EXERCISE PASSAGE:
Content starts

Home » Blogs » The Range of Light: Night & Day on the John Muir Trail

The Range of Light: Night & Day on the John Muir Trail

Scott and Nick

UPDATE – Aug. 11, 2015: Scott and Nick of DarkSky Photography announced today their Kickstarter bid was successful to the tune of $9,151 with 130 backers, and the Range of Light: Night and Day on the John Muir Trail trip is ON.

By Scott Lange —

After meeting in a physics class at the City College of San Francisco a little over 6 years ago, Nick Foster and I started doing astrophotography with a relatively inexpensive Canon DSLR camera and an 8” telescope. We were both into photography and wanted to try something different and challenging, and we soon discovered it was absolutely amazing what the camera captured when it was attached to the telescope and pointed at the nighttime sky with the shutter opened for a couple of minutes.


Andromeda Galaxy

Areas of the sky that once looked dark and uneventful to our naked eyes now contained vast amounts of vibrant star clusters, galaxies, and nebulae. The resulting images left us hooked on astrophotography.

Content ends

MATERIAL PROVIDED:
Content starts

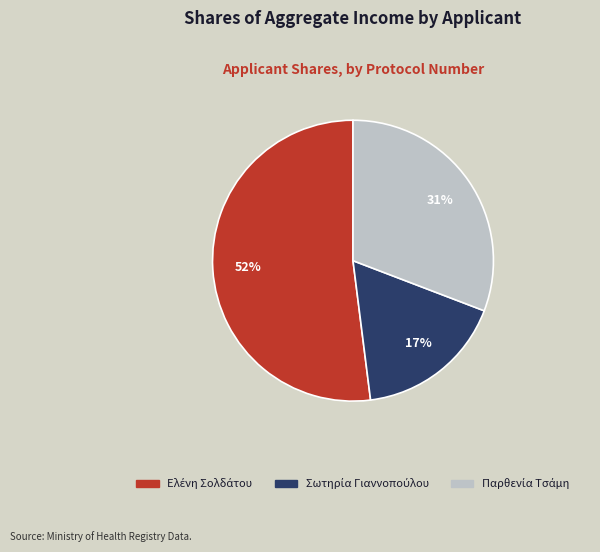

Is there a majority slice in this chart?

Yes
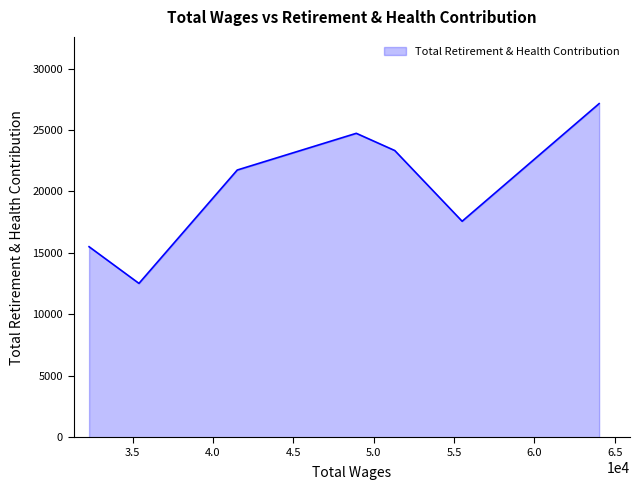

True or false: there are more than 2 points higher than both neighbors.

False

Content ends

AIM OF THE EXERCISE:
Answer these about the blog post on the John Muir Trail:
(a) How much money did the Kickstarter bid raise, and from how many backers?
(b) In what class and at what school did Scott Lange and Nick Foster meet?
(c) What equipment did they first use for astrophotography?

ANSWER TO THIS PROBLEM:
(a) $9,151 from 130 backers.
(b) A physics class at the City College of San Francisco.
(c) A relatively inexpensive Canon DSLR camera and an 8” telescope.